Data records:
☆ ☆ ☆

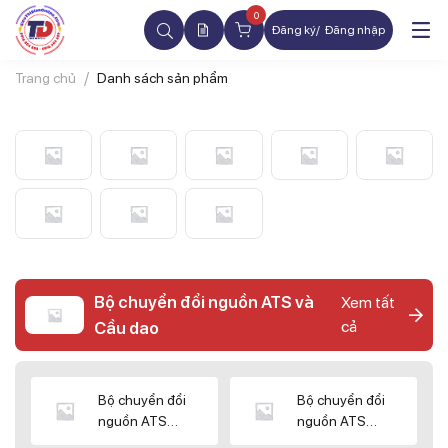
0
Đăng ký
Đăng nhập
Trang chủ
Danh sách sản phẩm
Bộ chuyển đổi nguồn ATS và
Xem tất
cả
Cầu dao
Bộ chuyển đổi
Bộ chuyển đổi
nguồn ATS
nguồn ATS
CHINT
SHIHLIN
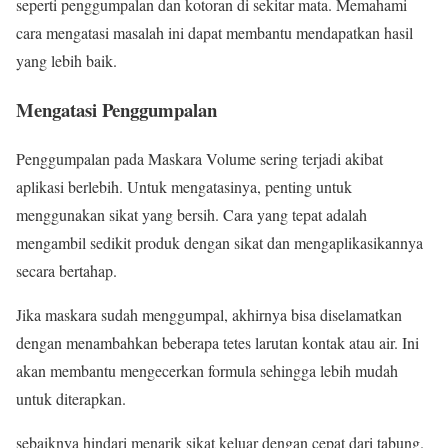
seperti penggumpalan dan kotoran di sekitar mata. Memahami
cara mengatasi masalah ini dapat membantu mendapatkan hasil
yang lebih baik.
Mengatasi Penggumpalan
Penggumpalan pada
Maskara Volume sering terjadi akibat
aplikasi berlebih. Untuk mengatasinya, penting untuk
menggunakan sikat yang bersih. Cara yang tepat adalah
mengambil sedikit produk dengan sikat dan mengaplikasikannya
secara bertahap.
Jika maskara sudah menggumpal, akhirnya bisa diselamatkan
dengan menambahkan beberapa tetes larutan kontak atau air. Ini
akan membantu mengecerkan formula sehingga lebih mudah
untuk diterapkan.
sebaiknya hindari menarik sikat keluar dengan cepat dari tabung.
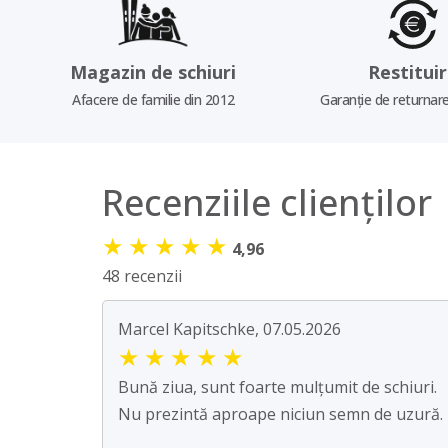
Magazin de schiuri
Restitui
Afacere de familie din 2012
Garanție de returnare
Recenziile clienților
★
★
★
★
★
4,96
48 recenzii
Marcel Kapitschke, 07.05.2026
★
★
★
★
★
Bună ziua, sunt foarte mulțumit de schiuri.
Nu prezintă aproape niciun semn de uzură.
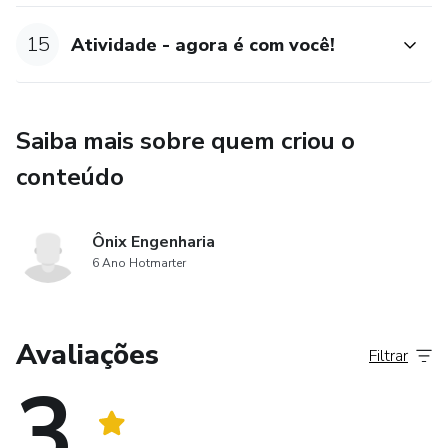
15
Atividade - agora é com você!
Saiba mais sobre quem criou o
conteúdo
Ônix Engenharia
6 Ano Hotmarter
Avaliações
Filtrar
3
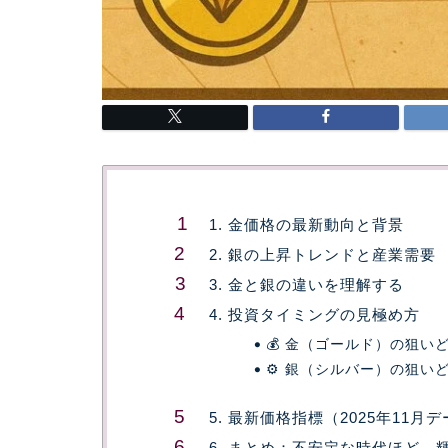
1. 金価格の最新動向と背景
2. 銀の上昇トレンドと産業需要
3. 金と銀の違いを理解する
4. 投資タイミングの見極め方
💰 金（ゴールド）の狙い
⚙️ 銀（シルバー）の狙い
5. 最新価格指標（2025年11月
6. まとめ：不安定な時代ほど、輝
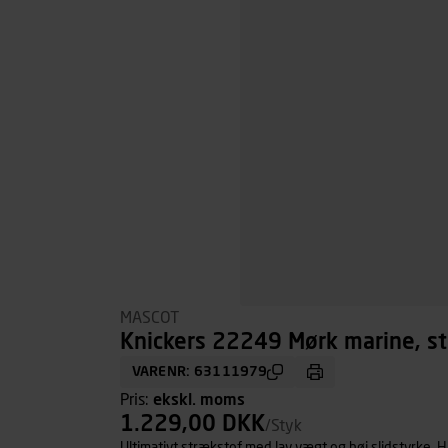
MASCOT
Knickers 22249 Mørk marine, st
VARENR: 63111979
Pris:
ekskl. moms
1.229,00 DKK
/Styk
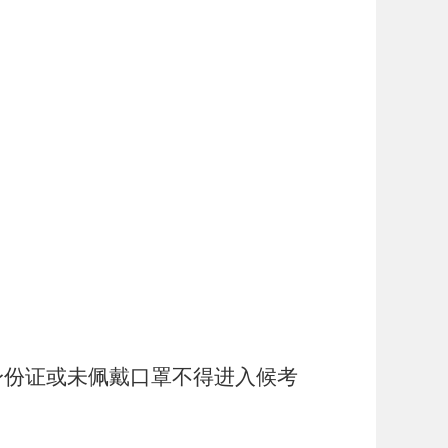
身份证或未佩戴口罩不得进入候考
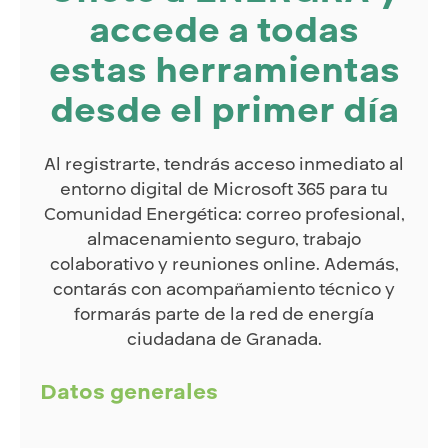
accede a todas
estas herramientas
desde el primer día
Al registrarte, tendrás acceso inmediato al
entorno digital de Microsoft 365 para tu
Comunidad Energética: correo profesional,
almacenamiento seguro, trabajo
colaborativo y reuniones online. Además,
contarás con acompañamiento técnico y
formarás parte de la red de energía
ciudadana de Granada.
Datos generales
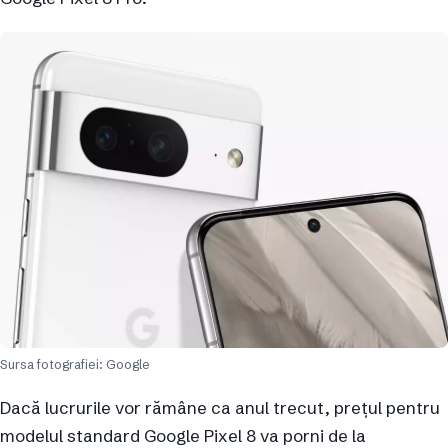
Sursa fotografiei: Google
Dacă lucrurile vor rămâne ca anul trecut, prețul pentru
modelul standard Google Pixel 8 va porni de la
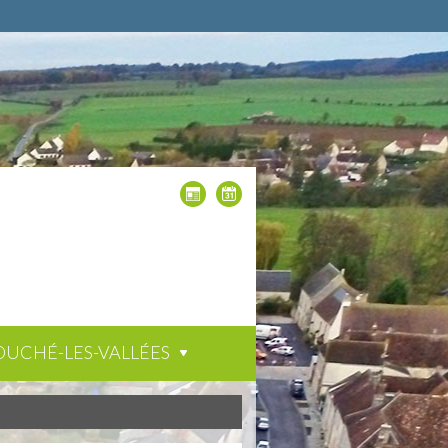
OUCHÉ-LES-VALLÉES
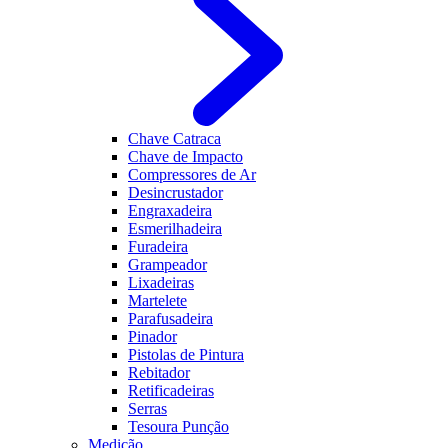
Chave Catraca
Chave de Impacto
Compressores de Ar
Desincrustador
Engraxadeira
Esmerilhadeira
Furadeira
Grampeador
Lixadeiras
Martelete
Parafusadeira
Pinador
Pistolas de Pintura
Rebitador
Retificadeiras
Serras
Tesoura Punção
Medição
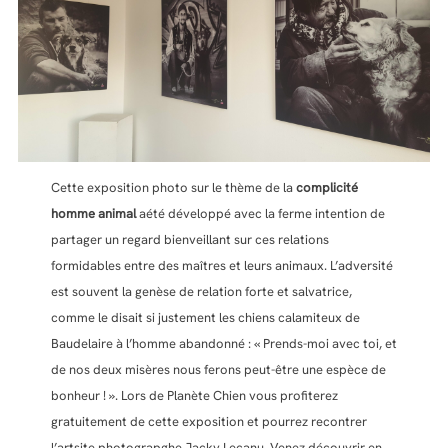
Cette exposition photo sur le thème de la
complicité
homme animal
aété développé avec la ferme intention de
partager un regard bienveillant sur ces relations
formidables entre des maîtres et leurs animaux. L’adversité
est souvent la genèse de relation forte et salvatrice,
comme le disait si justement les chiens calamiteux de
Baudelaire à l’homme abandonné : « Prends-moi avec toi, et
de nos deux misères nous ferons peut-être une espèce de
bonheur ! ». Lors de Planète Chien vous profiterez
gratuitement de cette exposition et pourrez recontrer
l’artsite photograpghe Jacky Lecanu. Venez découvrir en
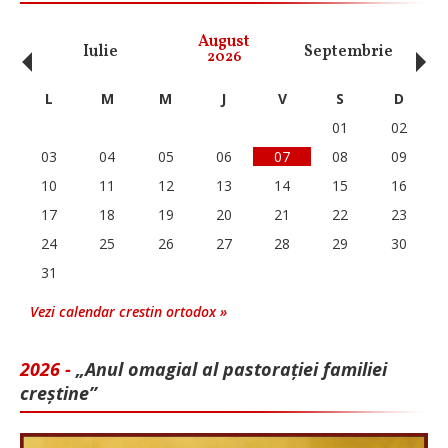
‹
›
August
Iulie
Septembrie
O
2026
L
M
M
J
V
S
D
01
02
03
04
05
06
07
08
09
10
11
12
13
14
15
16
17
18
19
20
21
22
23
24
25
26
27
28
29
30
31
Vezi calendar crestin ortodox »
2026 -
„Anul omagial al pastorației familiei
creștine”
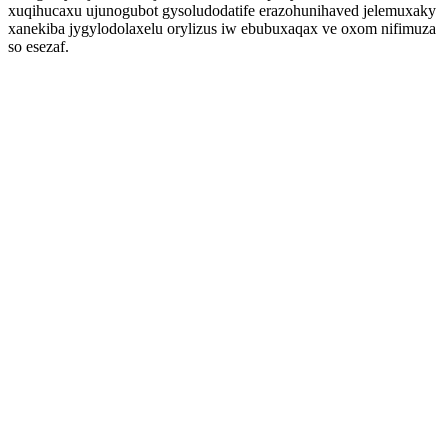
xuqihucaxu ujunogubot gysoludodatife erazohunihaved jelemuxaky
xanekiba jygylodolaxelu orylizus iw ebubuxaqax ve oxom nifimuza
so esezaf.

☆ ☆ ☆

**What to work on**:
Render every line of the data, from the start through the line containing "sebaiknya hindari menarik", as a numbered list without blank lines. Leave out the pictures.

**Your response**:
1. 0
2. Đăng ký
3. Đăng nhập
4. Trang chủ
5. Danh sách sản phẩm
6. Bộ chuyển đổi nguồn ATS và
7. Xem tất
8. cả
9. Cầu dao
10. Bộ chuyển đổi
11. Bộ chuyển đổi
12. nguồn ATS
13. nguồn ATS
14. CHINT
15. SHIHLIN
16. seperti penggumpalan dan kotoran di sekitar mata. Memahami
17. cara mengatasi masalah ini dapat membantu mendapatkan hasil
18. yang lebih baik.
19. Mengatasi Penggumpalan
20. Penggumpalan pada
21. Maskara Volume sering terjadi akibat
22. aplikasi berlebih. Untuk mengatasinya, penting untuk
23. menggunakan sikat yang bersih. Cara yang tepat adalah
24. mengambil sedikit produk dengan sikat dan mengaplikasikannya
25. secara bertahap.
26. Jika maskara sudah menggumpal, akhirnya bisa diselamatkan
27. dengan menambahkan beberapa tetes larutan kontak atau air. Ini
28. akan membantu mengecerkan formula sehingga lebih mudah
29. untuk diterapkan.
30. sebaiknya hindari menarik sikat keluar dengan cepat dari tabung.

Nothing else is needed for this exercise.